#### TASK ITEM:
Among the records below, which lines contain the string "Karabiner"? Report them.

#### SOURCE RECORDS:
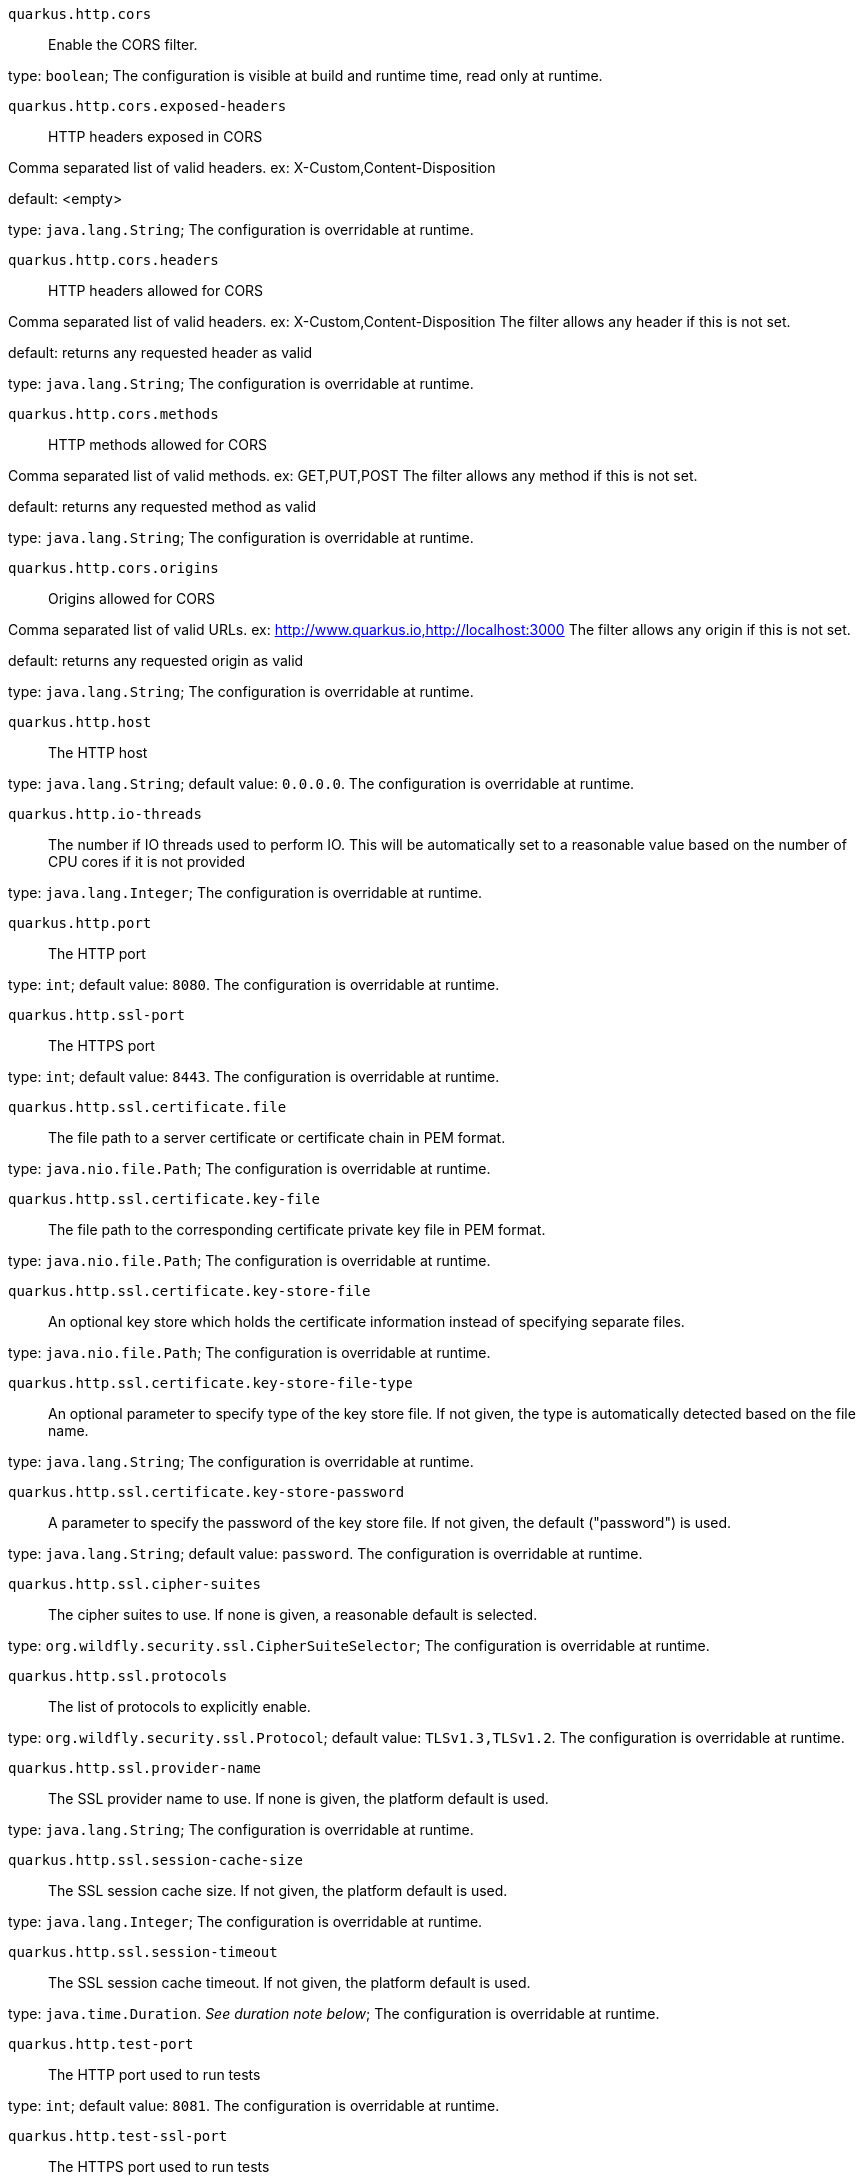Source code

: 
`quarkus.http.cors`:: Enable the CORS filter.

type: `boolean`; The configuration is visible at build and runtime time, read only at runtime. 


`quarkus.http.cors.exposed-headers`:: HTTP headers exposed in CORS

Comma separated list of valid headers. ex: X-Custom,Content-Disposition

default: <empty>

type: `java.lang.String`; The configuration is overridable at runtime. 


`quarkus.http.cors.headers`:: HTTP headers allowed for CORS

Comma separated list of valid headers. ex: X-Custom,Content-Disposition
The filter allows any header if this is not set.

default: returns any requested header as valid

type: `java.lang.String`; The configuration is overridable at runtime. 


`quarkus.http.cors.methods`:: HTTP methods allowed for CORS

Comma separated list of valid methods. ex: GET,PUT,POST
The filter allows any method if this is not set.

default: returns any requested method as valid

type: `java.lang.String`; The configuration is overridable at runtime. 


`quarkus.http.cors.origins`:: Origins allowed for CORS

Comma separated list of valid URLs. ex: http://www.quarkus.io,http://localhost:3000
The filter allows any origin if this is not set.

default: returns any requested origin as valid

type: `java.lang.String`; The configuration is overridable at runtime. 


`quarkus.http.host`:: The HTTP host

type: `java.lang.String`; default value: `0.0.0.0`. The configuration is overridable at runtime. 


`quarkus.http.io-threads`:: The number if IO threads used to perform IO. This will be automatically set to a reasonable value based on
the number of CPU cores if it is not provided

type: `java.lang.Integer`; The configuration is overridable at runtime. 


`quarkus.http.port`:: The HTTP port

type: `int`; default value: `8080`. The configuration is overridable at runtime. 


`quarkus.http.ssl-port`:: The HTTPS port

type: `int`; default value: `8443`. The configuration is overridable at runtime. 


`quarkus.http.ssl.certificate.file`:: The file path to a server certificate or certificate chain in PEM format.

type: `java.nio.file.Path`; The configuration is overridable at runtime. 


`quarkus.http.ssl.certificate.key-file`:: The file path to the corresponding certificate private key file in PEM format.

type: `java.nio.file.Path`; The configuration is overridable at runtime. 


`quarkus.http.ssl.certificate.key-store-file`:: An optional key store which holds the certificate information instead of specifying separate files.

type: `java.nio.file.Path`; The configuration is overridable at runtime. 


`quarkus.http.ssl.certificate.key-store-file-type`:: An optional parameter to specify type of the key store file. If not given, the type is automatically detected
based on the file name.

type: `java.lang.String`; The configuration is overridable at runtime. 


`quarkus.http.ssl.certificate.key-store-password`:: A parameter to specify the password of the key store file. If not given, the default ("password") is used.

type: `java.lang.String`; default value: `password`. The configuration is overridable at runtime. 


`quarkus.http.ssl.cipher-suites`:: The cipher suites to use. If none is given, a reasonable default is selected.

type: `org.wildfly.security.ssl.CipherSuiteSelector`; The configuration is overridable at runtime. 


`quarkus.http.ssl.protocols`:: The list of protocols to explicitly enable.

type: `org.wildfly.security.ssl.Protocol`; default value: `TLSv1.3,TLSv1.2`. The configuration is overridable at runtime. 


`quarkus.http.ssl.provider-name`:: The SSL provider name to use. If none is given, the platform default is used.

type: `java.lang.String`; The configuration is overridable at runtime. 


`quarkus.http.ssl.session-cache-size`:: The SSL session cache size. If not given, the platform default is used.

type: `java.lang.Integer`; The configuration is overridable at runtime. 


`quarkus.http.ssl.session-timeout`:: The SSL session cache timeout. If not given, the platform default is used.

type: `java.time.Duration`. _See duration note below_; The configuration is overridable at runtime. 


`quarkus.http.test-port`:: The HTTP port used to run tests

type: `int`; default value: `8081`. The configuration is overridable at runtime. 


`quarkus.http.test-ssl-port`:: The HTTPS port used to run tests

type: `int`; default value: `8444`. The configuration is overridable at runtime. 


[NOTE]
====
The format for durations uses the standard `java.time.Duration` format.
You can learn more about it in the link:https://docs.oracle.com/javase/8/docs/api/java/time/Duration.html#parse-java.lang.CharSequence-[Duration#parse() javadoc].

You can also provide duration values starting with a number.
In this case, if the value consists only of a number, the converter treats the value as seconds.
Otherwise, `PT` is implicitly appended to the value to obtain a standard `java.time.Duration` format.
====
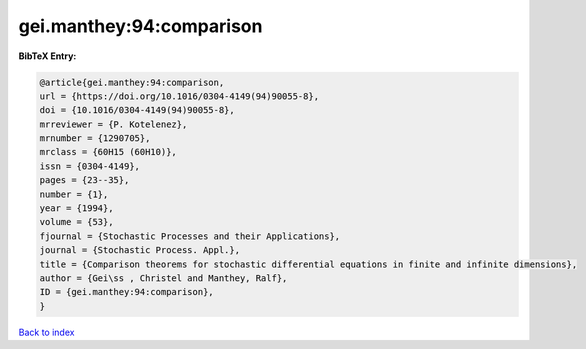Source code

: gei.manthey:94:comparison
=========================

.. :cite:t:`gei.manthey:94:comparison`

.. bibliography:: ../../All.bib

**BibTeX Entry:**

.. code-block:: bibtex

   @article{gei.manthey:94:comparison,
   url = {https://doi.org/10.1016/0304-4149(94)90055-8},
   doi = {10.1016/0304-4149(94)90055-8},
   mrreviewer = {P. Kotelenez},
   mrnumber = {1290705},
   mrclass = {60H15 (60H10)},
   issn = {0304-4149},
   pages = {23--35},
   number = {1},
   year = {1994},
   volume = {53},
   fjournal = {Stochastic Processes and their Applications},
   journal = {Stochastic Process. Appl.},
   title = {Comparison theorems for stochastic differential equations in finite and infinite dimensions},
   author = {Gei\ss , Christel and Manthey, Ralf},
   ID = {gei.manthey:94:comparison},
   }

`Back to index <../index>`_
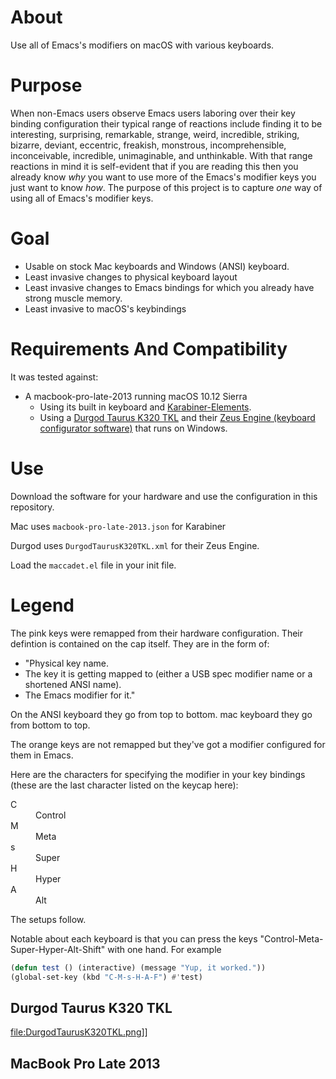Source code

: * About

Use all of Emacs's modifiers on macOS with various keyboards.

* Purpose

When non-Emacs users observe Emacs users laboring over their key binding configuration their typical range of reactions include finding it to be interesting, surprising, remarkable, strange, weird, incredible, striking, bizarre, deviant, eccentric, freakish, monstrous, incomprehensible, inconceivable, incredible, unimaginable, and unthinkable. With that range reactions in mind it is self-evident that if you are reading this then you already know /why/ you want to use more of the Emacs's modifier keys you just want to know /how/. The purpose of this project is to capture /one/ way of using all of Emacs's modifier keys.

* Goal

- Usable on stock Mac keyboards and Windows (ANSI) keyboard.
- Least invasive changes to physical keyboard layout
- Least invasive changes to Emacs bindings for which you already have strong muscle memory.
- Least invasive to macOS's keybindings

* Requirements And Compatibility

It was tested against:

- A macbook-pro-late-2013 running macOS 10.12 Sierra
  - Using its built in keyboard and [[https://pqrs.org/osx/karabiner/][Karabiner-Elements]].
  - Using a [[https://www.amazon.com/Durgod-Taurus-Mechanical-Gaming-Keyboard/dp/B07QK16RDQ/ref=sr_1_3][Durgod Taurus K320 TKL]] and their [[http://www.durgod.com/page6?_l=en][Zeus Engine (keyboard configurator software)]] that runs on Windows.

* Use

Download the software for your hardware and use the configuration in this repository.

Mac uses ~macbook-pro-late-2013.json~ for Karabiner

Durgod uses ~DurgodTaurusK320TKL.xml~ for their Zeus Engine.

Load the ~maccadet.el~ file in your init file.

* Legend

The pink keys were remapped from their hardware configuration. Their defintion is contained on the cap itself. They are in the form of:

- "Physical key name.
- The key it is getting mapped to (either a USB spec modifier name or a shortened ANSI name).
- The Emacs modifier for it."

On the ANSI keyboard they go from top to bottom. mac keyboard they go from bottom to top.

The orange keys are not remapped but they've got a modifier configured for them in Emacs.

Here are the characters for specifying the modifier in your key bindings (these are the last character listed on the keycap here):

- C :: Control
- M :: Meta
- s :: Super
- H :: Hyper
- A :: Alt

The setups follow.

Notable about each keyboard is that you can press the keys "Control-Meta-Super-Hyper-Alt-Shift" with one hand. For example

#+BEGIN_SRC emacs-lisp
(defun test () (interactive) (message "Yup, it worked."))
(global-set-key (kbd "C-M-s-H-A-F") #'test)
#+END_SRC

[[file:allmodifiers.png]]


** Durgod Taurus K320 TKL

file:DurgodTaurusK320TKL.png]]


[[file:allmodifiers.png]]

** MacBook Pro Late 2013

[[file:/macbook-pro-late-2013.png]]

#### RESPONSE AREA:
  - Using its built in keyboard and [[https://pqrs.org/osx/karabiner/][Karabiner-Elements]].
Mac uses ~macbook-pro-late-2013.json~ for Karabiner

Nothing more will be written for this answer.